Schools have chosen to participate in a variety of different ways. Some ideas for involvement include ordering pink uniforms, inviting breast cancer survivors to the game, wearing pink shooting shirts, asking all fans to wear pink, and raffling off pink basketballs to raise money for a charity.
The extent of involvement is up to the individual institution; the importance comes in the awareness that the event creates.

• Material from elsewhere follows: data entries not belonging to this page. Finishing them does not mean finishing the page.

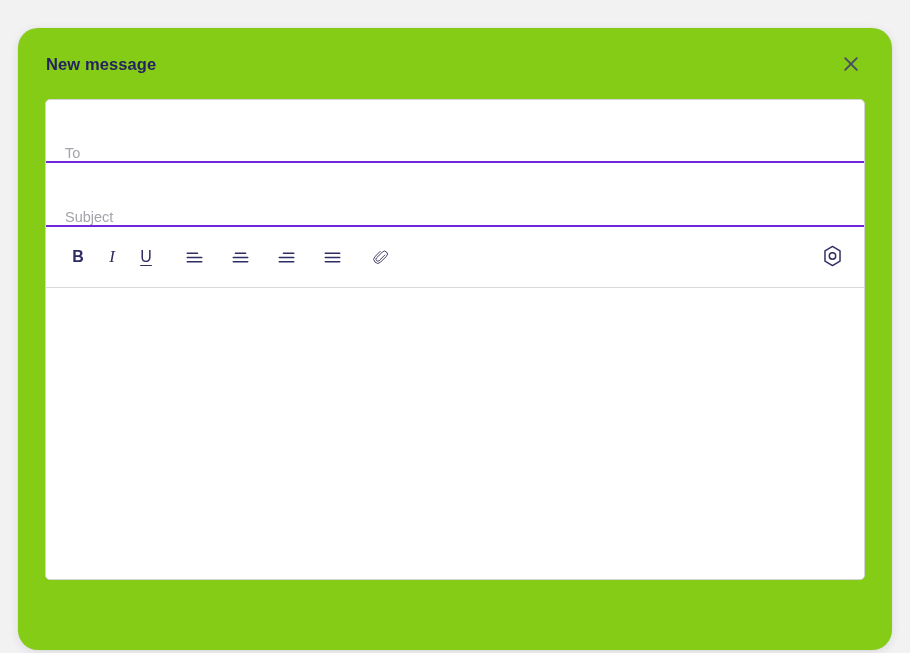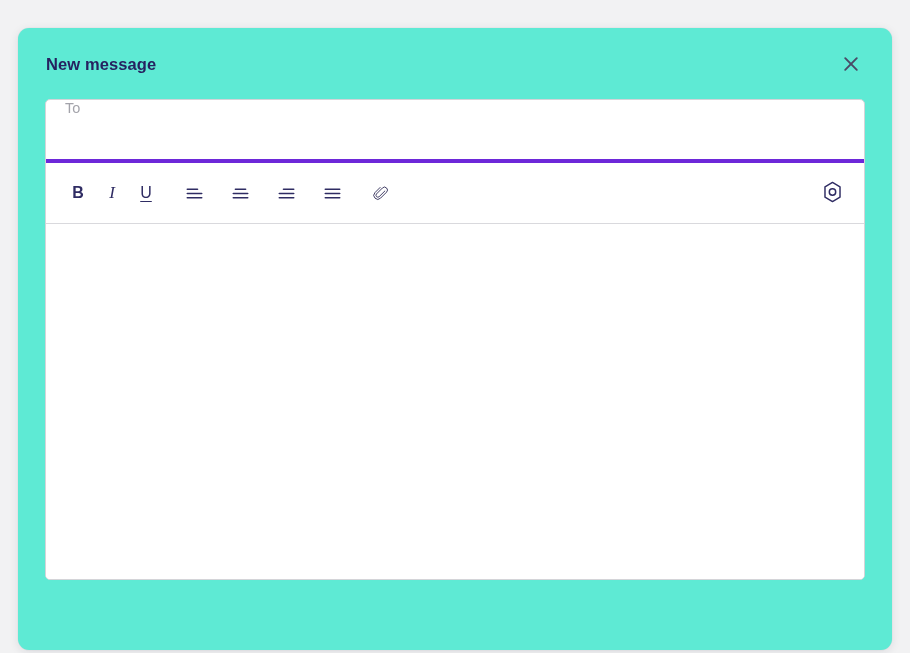--- a/index.html
+++ b/index.html
@@ -21,22 +21,22 @@
     background: #f2f2f3;
   }
 
   
   .dialog {
     position: absolute;
     left: 18px;
     top: 28px;
     width: 874px;
     height: 622px;
-    background: #5eead4;
-    border-radius: 11px;
+    background: #84cc16;
+    border-radius: 20px;
     box-shadow: 0 2px 10px rgba(30,30,60,0.10), 0 0 0 0.5px rgba(0,0,0,0.04);
     padding: 14px;
   }
 
   
   .dialog-header {
     position: absolute;
     left: 0; top: 0;
     width: 100%;
     height: 72px;
@@ -81,23 +81,23 @@
     background: #fff;
     overflow: hidden;
     display: flex;
     flex-direction: column;
   }
 
   .field-row {
     height: 63px;
     flex: 0 0 63px;
     display: flex;
-    align-items: flex-start;
+    align-items: flex-end;
     padding: 0 19px;
-    border-bottom: 4px solid #6d28d9;
+    border-bottom: 2px solid #6d28d9;
   }
   .field-row:nth-child(2) { height: 64px; flex: 0 0 64px; }
 
   .field-input {
     width: 100%;
     border: none;
     outline: none;
     font-family: "Liberation Sans", sans-serif;
     font-size: 14.5px;
     color: #2b2b42;
@@ -231,20 +231,23 @@
         </span>
       </button>
     </div>
 
     <div class="compose-panel">
 
       <div class="field-row">
         <input class="field-input" type="text" placeholder="To" style="">
       </div>
 
+      <div class="field-row">
+        <input class="field-input" type="text" placeholder="Subject" style="">
+      </div>
 
       <div class="toolbar">
         <div class="toolbar-left">
 
           <button class="tool-btn text-tool bold">
             <span>B</span>
           </button>
 
           <div class="tool-gap-sm"></div>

The Association's original goal for this year's "Think Pink" was 750 participants, which was surpassed late January. The "Think Pink" initiative has also crossed over to other sports, including swimming and diving, gymnastics, tennis and men's basketball.
Thus far, several WBCA partners and sponsors have chosen to get involved in the WBCA's "Think Pink" initiative.
ESPN has joined the initiative by dedicating their annual "February Frenzy" and "Big Monday" women's college basketball games on ESPN2 and ESPN360.com to promoting breast cancer awareness and supporting the Kay Yow/WBCA Cancer Fund in partnership with The V Foundation.
The NCAA has also joined the "Think Pink" initiative by implementing the "Calling for a Cure" campaign, where all NCAA women's basketball officials will be blowing a pink whistle February 8-17.
Additionally, officials are encouraged to make a donation to the Kay Yow/WBCA Cancer Fund. WBCA sponsor Russell Athletic, among several others, have also jumped on board with the initiative, providing numerous schools with pink uniforms and apparel. They are donating a portion of any proceeds to the Kay Yow/WBCA Cancer Fund.
Many schools have partnered with local charities to make any donations raised through the "Think Pink" initiative at their individual school. Any school that has not already partnered with a charity has been encouraged to make donations to the Kay Yow/WBCA Cancer Fund.
Following the 2008 "Think Pink" week, the WBCA will collect photos, press releases, T-shirts, and radio/video footage, and will tally total number of fans reached and donations collected during the initiative.